### WORK INSTRUCTION
Reproduce all of the data exactly.

━━━━━ SOURCE MATERIAL ━━━━━

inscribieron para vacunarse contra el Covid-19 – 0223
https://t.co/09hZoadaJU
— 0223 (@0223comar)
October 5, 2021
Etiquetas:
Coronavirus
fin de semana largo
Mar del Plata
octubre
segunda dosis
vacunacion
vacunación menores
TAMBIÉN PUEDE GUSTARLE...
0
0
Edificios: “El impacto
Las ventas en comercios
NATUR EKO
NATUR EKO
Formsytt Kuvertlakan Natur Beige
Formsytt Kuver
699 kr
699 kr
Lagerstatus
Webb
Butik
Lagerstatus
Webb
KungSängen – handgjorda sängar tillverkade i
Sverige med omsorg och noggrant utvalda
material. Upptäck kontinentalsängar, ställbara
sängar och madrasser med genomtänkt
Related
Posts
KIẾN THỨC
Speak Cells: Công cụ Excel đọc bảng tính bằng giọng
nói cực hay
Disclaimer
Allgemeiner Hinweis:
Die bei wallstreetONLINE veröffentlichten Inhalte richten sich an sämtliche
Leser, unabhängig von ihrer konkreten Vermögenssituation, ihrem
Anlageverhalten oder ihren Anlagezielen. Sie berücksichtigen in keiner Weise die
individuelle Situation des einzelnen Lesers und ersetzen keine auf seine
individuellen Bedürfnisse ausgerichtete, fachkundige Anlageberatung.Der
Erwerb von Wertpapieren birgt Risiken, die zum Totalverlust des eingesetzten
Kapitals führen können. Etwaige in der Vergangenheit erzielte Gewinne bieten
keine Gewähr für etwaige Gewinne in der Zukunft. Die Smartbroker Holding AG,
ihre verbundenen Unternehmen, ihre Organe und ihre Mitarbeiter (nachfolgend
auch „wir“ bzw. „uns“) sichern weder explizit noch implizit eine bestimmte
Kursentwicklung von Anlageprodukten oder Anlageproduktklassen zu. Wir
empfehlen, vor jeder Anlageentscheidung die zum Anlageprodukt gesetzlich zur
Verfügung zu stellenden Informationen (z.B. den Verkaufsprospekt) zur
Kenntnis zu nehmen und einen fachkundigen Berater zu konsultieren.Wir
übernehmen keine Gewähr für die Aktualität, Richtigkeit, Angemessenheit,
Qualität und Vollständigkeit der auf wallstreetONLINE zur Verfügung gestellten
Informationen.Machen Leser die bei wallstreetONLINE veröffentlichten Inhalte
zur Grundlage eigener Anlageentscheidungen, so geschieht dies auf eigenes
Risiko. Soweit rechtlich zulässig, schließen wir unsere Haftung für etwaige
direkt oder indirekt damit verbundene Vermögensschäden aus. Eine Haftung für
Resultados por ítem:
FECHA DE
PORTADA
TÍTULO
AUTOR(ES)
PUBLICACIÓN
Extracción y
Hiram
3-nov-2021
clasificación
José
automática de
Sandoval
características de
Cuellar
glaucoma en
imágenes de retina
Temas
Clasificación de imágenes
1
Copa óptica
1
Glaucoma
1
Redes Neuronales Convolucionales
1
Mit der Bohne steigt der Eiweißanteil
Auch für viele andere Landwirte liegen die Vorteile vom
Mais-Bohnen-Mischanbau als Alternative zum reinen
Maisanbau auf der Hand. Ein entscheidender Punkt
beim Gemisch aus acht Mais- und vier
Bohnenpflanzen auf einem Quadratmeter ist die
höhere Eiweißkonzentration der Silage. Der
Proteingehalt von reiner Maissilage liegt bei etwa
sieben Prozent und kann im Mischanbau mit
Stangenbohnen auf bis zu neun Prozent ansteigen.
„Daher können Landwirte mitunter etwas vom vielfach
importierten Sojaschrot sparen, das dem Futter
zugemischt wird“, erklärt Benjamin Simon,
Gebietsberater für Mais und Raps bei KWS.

━━━━━

### ANSWER FOR THE TASK
inscribieron para vacunarse contra el Covid-19 – 0223
https://t.co/09hZoadaJU
— 0223 (@0223comar)
October 5, 2021
Etiquetas:
Coronavirus
fin de semana largo
Mar del Plata
octubre
segunda dosis
vacunacion
vacunación menores
TAMBIÉN PUEDE GUSTARLE...
0
0
Edificios: “El impacto
Las ventas en comercios
NATUR EKO
NATUR EKO
Formsytt Kuvertlakan Natur Beige
Formsytt Kuver
699 kr
699 kr
Lagerstatus
Webb
Butik
Lagerstatus
Webb
KungSängen – handgjorda sängar tillverkade i
Sverige med omsorg och noggrant utvalda
material. Upptäck kontinentalsängar, ställbara
sängar och madrasser med genomtänkt
Related
Posts
KIẾN THỨC
Speak Cells: Công cụ Excel đọc bảng tính bằng giọng
nói cực hay
Disclaimer
Allgemeiner Hinweis:
Die bei wallstreetONLINE veröffentlichten Inhalte richten sich an sämtliche
Leser, unabhängig von ihrer konkreten Vermögenssituation, ihrem
Anlageverhalten oder ihren Anlagezielen. Sie berücksichtigen in keiner Weise die
individuelle Situation des einzelnen Lesers und ersetzen keine auf seine
individuellen Bedürfnisse ausgerichtete, fachkundige Anlageberatung.Der
Erwerb von Wertpapieren birgt Risiken, die zum Totalverlust des eingesetzten
Kapitals führen können. Etwaige in der Vergangenheit erzielte Gewinne bieten
keine Gewähr für etwaige Gewinne in der Zukunft. Die Smartbroker Holding AG,
ihre verbundenen Unternehmen, ihre Organe und ihre Mitarbeiter (nachfolgend
auch „wir“ bzw. „uns“) sichern weder explizit noch implizit eine bestimmte
Kursentwicklung von Anlageprodukten oder Anlageproduktklassen zu. Wir
empfehlen, vor jeder Anlageentscheidung die zum Anlageprodukt gesetzlich zur
Verfügung zu stellenden Informationen (z.B. den Verkaufsprospekt) zur
Kenntnis zu nehmen und einen fachkundigen Berater zu konsultieren.Wir
übernehmen keine Gewähr für die Aktualität, Richtigkeit, Angemessenheit,
Qualität und Vollständigkeit der auf wallstreetONLINE zur Verfügung gestellten
Informationen.Machen Leser die bei wallstreetONLINE veröffentlichten Inhalte
zur Grundlage eigener Anlageentscheidungen, so geschieht dies auf eigenes
Risiko. Soweit rechtlich zulässig, schließen wir unsere Haftung für etwaige
direkt oder indirekt damit verbundene Vermögensschäden aus. Eine Haftung für
Resultados por ítem:
FECHA DE
PORTADA
TÍTULO
AUTOR(ES)
PUBLICACIÓN
Extracción y
Hiram
3-nov-2021
clasificación
José
automática de
Sandoval
características de
Cuellar
glaucoma en
imágenes de retina
Temas
Clasificación de imágenes
1
Copa óptica
1
Glaucoma
1
Redes Neuronales Convolucionales
1
Mit der Bohne steigt der Eiweißanteil
Auch für viele andere Landwirte liegen die Vorteile vom
Mais-Bohnen-Mischanbau als Alternative zum reinen
Maisanbau auf der Hand. Ein entscheidender Punkt
beim Gemisch aus acht Mais- und vier
Bohnenpflanzen auf einem Quadratmeter ist die
höhere Eiweißkonzentration der Silage. Der
Proteingehalt von reiner Maissilage liegt bei etwa
sieben Prozent und kann im Mischanbau mit
Stangenbohnen auf bis zu neun Prozent ansteigen.
„Daher können Landwirte mitunter etwas vom vielfach
importierten Sojaschrot sparen, das dem Futter
zugemischt wird“, erklärt Benjamin Simon,
Gebietsberater für Mais und Raps bei KWS.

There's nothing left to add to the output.